Considering the potential impact on future pandemics, how could the knowledge gained from this study be applied to identify coronaviruses with pandemic capabilities?

One can imagine that with a little more work, we can begin to build a surveillance system to detect pandemic capable coronaviruses, or to discriminate between emerging coronavirus strains that are more dangerous or less dangerous. Because the effect comes from viral biomimicry of host immune components, one can imagine that we are not limited to just coronaviruses. Maybe the next pandemic respiratory virus will be an influenza virus rather than a coronavirus. This work can potentially help with that also.

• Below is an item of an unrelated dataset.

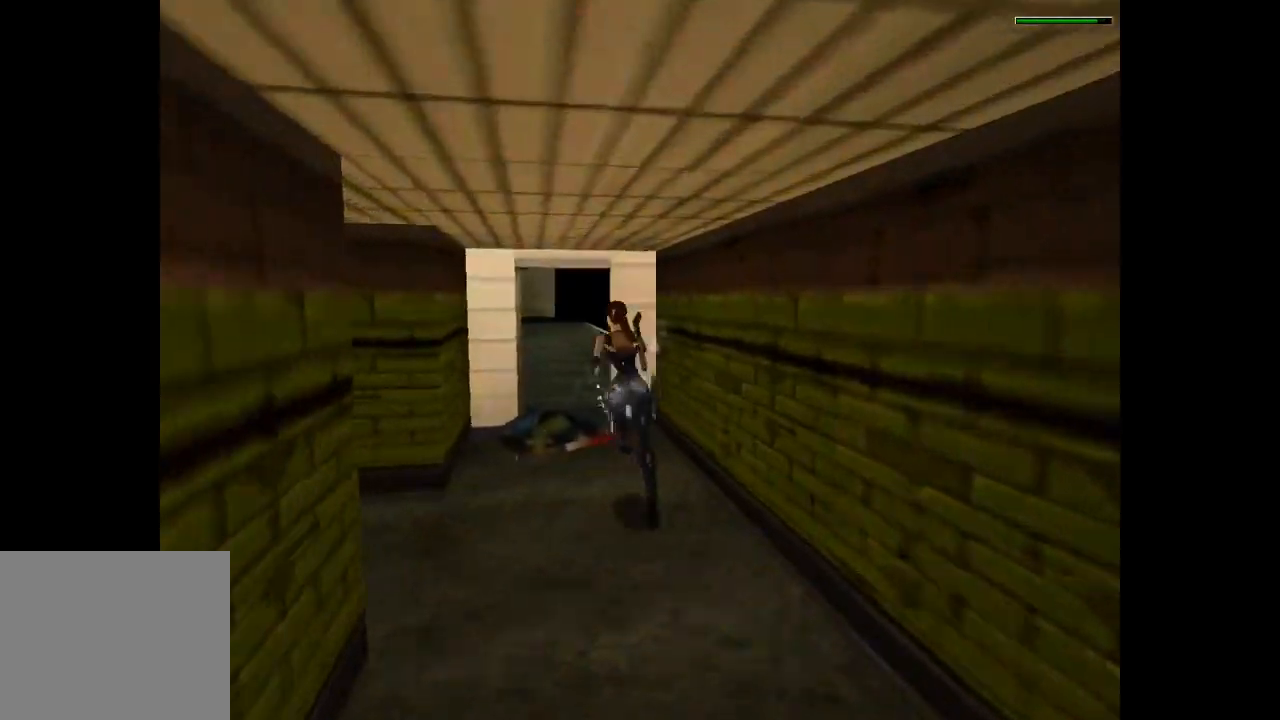
{"buttons": ["R2", "DPAD_UP", "DPAD_RIGHT"], "left_stick": "center", "events": [[167, "DPAD_LEFT", "up"], [200, "DPAD_RIGHT", "down"]]}
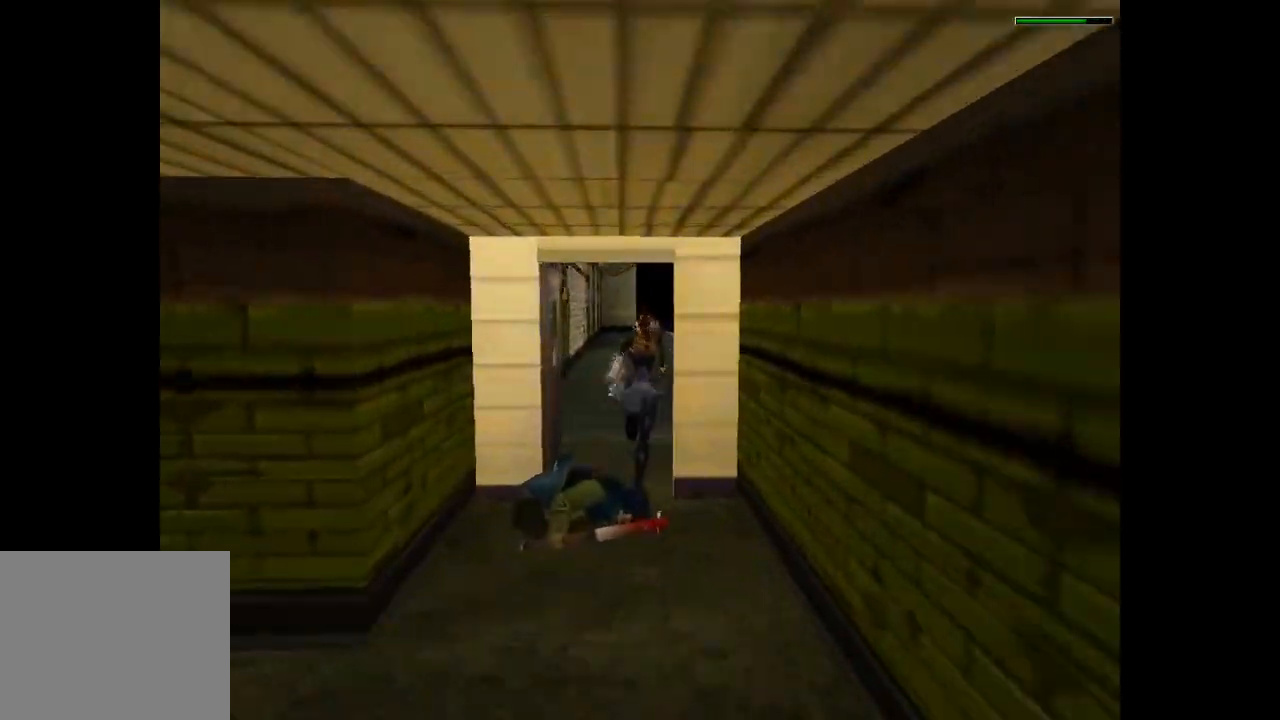
{"buttons": ["R2", "DPAD_UP"], "left_stick": "center", "events": [[67, "DPAD_RIGHT", "up"]]}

The study was published in PNAS.

 

Author bio

Dr Gerard WongDr Gerard Wong

Professor Wong received his BS degree in Physics from Caltech and his PhD in Physics from UC Berkeley.

 

He subsequently pursued postdoctoral research on soft matter physics at the FOM Institute for Atomic and Molecular Physics in Amsterdam, and on biophysics and bioengineering at UC Santa Barbara. Wong represented the US in the NSF-MEXT US-Japan Young Scientist symposium on Nanobiotechnology (2005), the Taipei Academia Sinica International Workshop on Soft Matter and Biophysics (2007), and the NSF-DST US-India Nanoscience & Engineering Workshop (2008). He currently serves on the Editorial Board of Physical Review E.